[Texte]
........

[DOSSIER] Face aux programmes d’austérité: Unité des travailleurs et résistance européenne!

On trouve le mot ‘‘austérité’’ dans la bouche de tous les politiciens traditionnels en Europe, et nous en entendrons parler dès qu’un gouvernement sera formé chez nous. Ce n’est pas neuf, mais c’est aujourd’hui un véritable leitmotiv politique. D’ailleurs, ils nous expliquent qu’il n’y a pas d’autre solution : ‘‘C’est ça ou la faillite de l’Etat.’’ N’y a-t-il vraiment aucune alternative ?

Par Baptiste (Wavre)

C’est le gouvernement grec qui a ouvert le bal : 30 milliards d’euros à ‘‘trouver’’ d’ici 3 ans. Traduisez: prendre 30 milliard des poches des travailleurs sur les 3 années à venir. Car c’est de cela qu’il s’agit : diminution des investissements publics et privatisations, baisse des primes accordées aux fonctionnaires, baisse des pensions, recul de cinq ans (de 60 à 65 ans) de l’âge légal de départ à la retraite, augmentation de deux points de la TVA et facilités de licenciement pour les patrons. A peine élu, le gouvernement social-démocrate (Pasok) de Papandréou a franchement écourté sa lune de miel post-électorale. Enfin, il se défend en disant qu’il ne voulait pas réaliser ces attaques contre les conditions de vie et de travail, mais qu’il a été forcé par ‘‘les marchés’’ et l’Union Européenne. Cette dernière assurait pourtant quelques mois plus tôt avoir ‘‘sauvé l’économie’’ grâce aux plans de relance. Comment peut-on expliquer un tel tournant ?

........

[Images de visualisation de données]
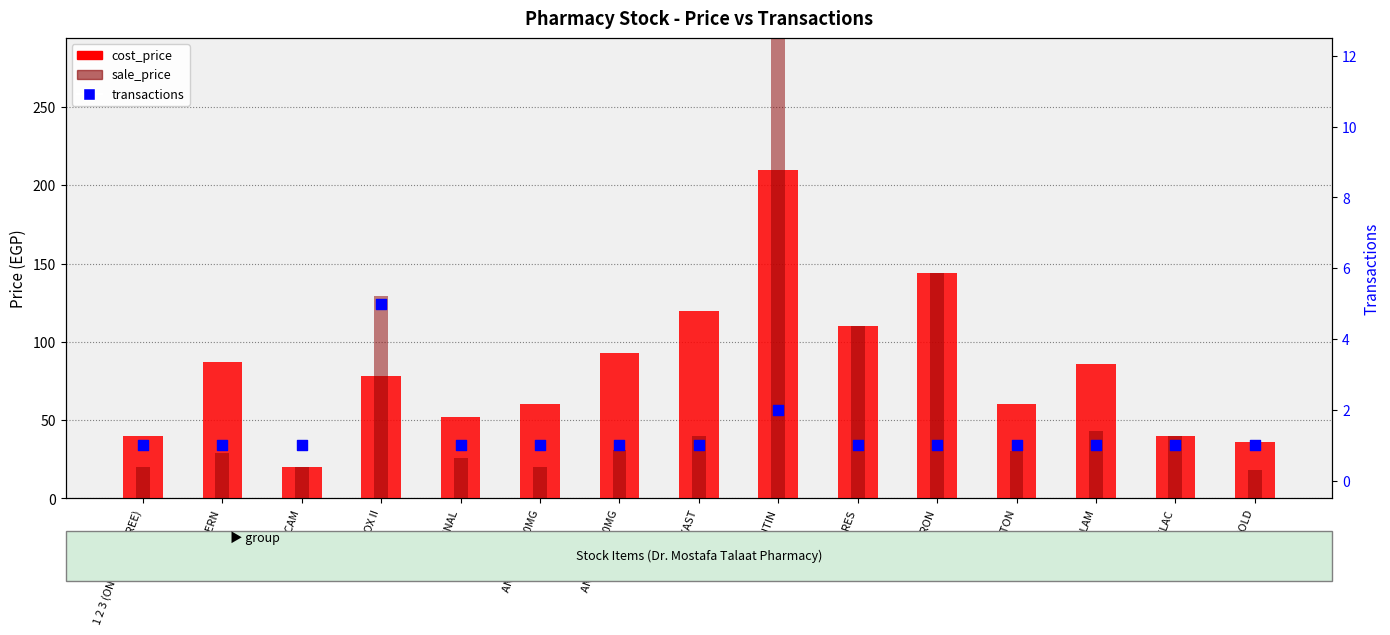

Which series has the largest total across all categories?

cost_price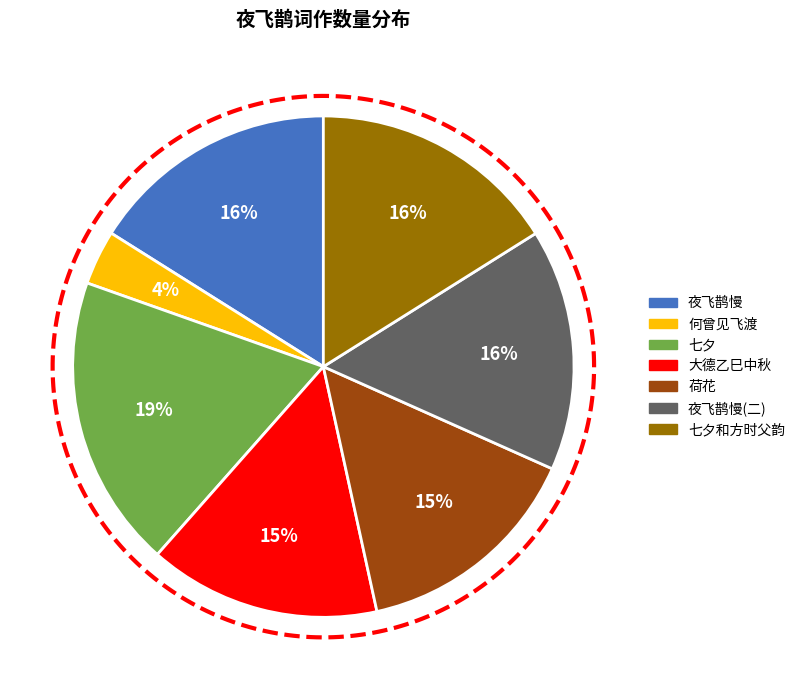

What is the smallest slice in the pie chart?

夜飞鹊/夜飞鹊慢·何曾见飞渡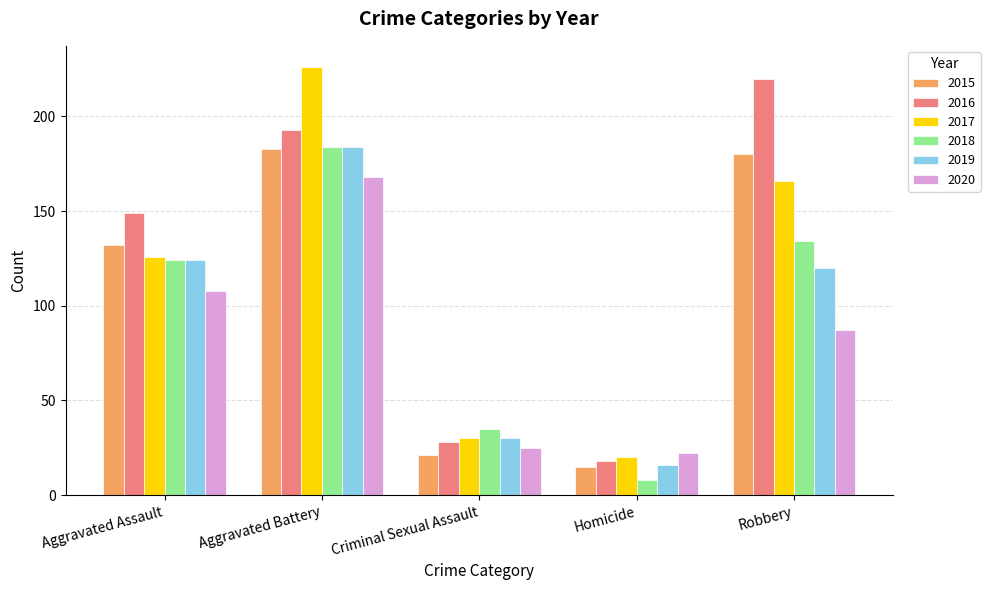

Reading left to right, extract all data points from this chart.

2015: 132	183	21	15	180
2016: 149	193	28	18	220
2017: 126	226	30	20	166
2018: 124	184	35	8	134
2019: 124	184	30	16	120
2020: 108	168	25	22	87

........

[Consigne A]
Dans le texte sur l'austérité, quel recul de l'âge légal de départ à la retraite le plan grec prévoit-il ?
[Consigne B]
Poursuivez le texte sur l'austérité à partir de sa dernière phrase.

[Zone de réponse A]
Un recul de cinq ans, de 60 à 65 ans.

[Zone de réponse B]
D’où qu’ils soient, les capitalistes n’ont aucun avenir décent à proposer aux jeunes et aux travailleurs. D’où qu’ils soient, les jeunes et les travailleurs eux ont les mêmes intérêts à défendre. L’unité des travailleurs ne concerne pas seulement les travailleurs des différents secteurs dans un pays, mais concerne aussi l’ensemble des travailleurs des différentes communautés, pays etc.

Un plan d’action est nécessaire

Les explosions spontanées et l’absence d’une direction claire avec un plan d’action et un programme combatif ont caractérisé les protestations de masse de ces derniers mois. Cela reflète l’incapacité des directions syndicales nationales à assumer leur rôle de direction de la colère du mouvement ouvrier, en Grèce comme ailleurs en Europe. Il est à ce titre remarquable qu’un grand nombre des dernières protestations de masse et des différentes actions sont le résultat d’une grande pression de la base, sans initiative des dirigeants syndicaux nationaux. Ces derniers ne semblent ainsi vouloir que des actions "symboliques", au lieu de préparer une lutte sérieuse pour défendre nos intérêts. Une telle logique est néfaste et tend à faire baisser la pression et à freiner le développement d’un mouvement ouvrier combatif.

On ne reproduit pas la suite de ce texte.